LDL could also contribute to cholesterol gallbladder polyp formation, and this is supported by our previous meta-analysis, which did not specify the GBP type [13]. LDL is representative of the status of liver anabolism and cholesterol transport. High LDL can promote the formation of cholesterol polyps by lowering the sensitivity of the gallbladder to cholecystokinin, which subsequently results in decreased gallbladder contraction, cholestasis, and a relative deficiency of cholic acid [15,16,17]. Meanwhile, the formation of cholesterol polyps may be related to abnormal reverse cholesterol transport related to HDL. These physiological changes can promote cholesterol crystallization and polyp formation. Wu et al. [8] found that TG, TC, HDL, and LDL were not statistically different between the cholesterol polyp group and the non-cholesterol polyp group, indicating that lipid levels may only play a partial role in the formation of cholesterol polyps. Thus, more potential serum indicators are needed to support our hypothesis.
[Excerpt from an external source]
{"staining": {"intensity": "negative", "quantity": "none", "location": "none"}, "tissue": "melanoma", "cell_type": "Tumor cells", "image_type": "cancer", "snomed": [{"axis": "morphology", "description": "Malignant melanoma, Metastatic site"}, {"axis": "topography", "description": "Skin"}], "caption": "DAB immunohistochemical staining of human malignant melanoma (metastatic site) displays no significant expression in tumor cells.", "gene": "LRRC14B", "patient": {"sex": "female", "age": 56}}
Liver function status has a certain influence on the formation of cholesterol polyps. The specific mechanism of the relationship between the two is unclear, and poor liver function may be related to symptoms of hypermetabolic syndrome, including obesity, hyperglycemia, hyperlipidemia, and hypertension [18]. Lipid metabolism, together with abnormal liver function, may interact closely and simultaneously contribute to the formation of cholesterol polyps. These mechanisms need to be further investigated. Additionally, BMI was an independent risk factor for cholesterol polyps, which is consistent with previous research [7]. Previous studies have found that the formation of GBP is closely related to the overweight status of patients [18,19,20]. Thus, weight control may help reduce the risk of cholesterol polyp formation. However, epidemiological surveys in western countries have produced different results from this study, which may be related to the differences in diet and living habits of the population [21]. Both liver function metabolism and BMI may be related to abnormal lipid metabolism, which, of course, requires further study.

Study strengths and limitations

This study is the first to explore the risk factors of cholesterol polyp formation from a pathological perspective, and it was performed based on multicenter data to achieve a better evaluation effect. This study had several limitations. Selection bias may occur in the surgeon’s decision, and a prospective study may be needed in the future. Although serum lipids are closely related to the formation of gallbladder cholesterol polyps and cholesterol calculus, other potential factors, such as bile acid and bile bacteria types, need to be further studied to illustrate the specific mechanism of cholesterol polyp formation [22].

Conclusion

In conclusion, this study aimed to analyze the risk factors for cholesterol polyps on a pathological basis. Age, LDL level, HDL level, AST level, and BMI were independent risk factors for cholesterol polyps. Elderly patients should control their weight, protect the liver, and adjust their blood lipid levels, which may help reduce the incidence of cholesterol polyps. Therefore, further prospective studies are required.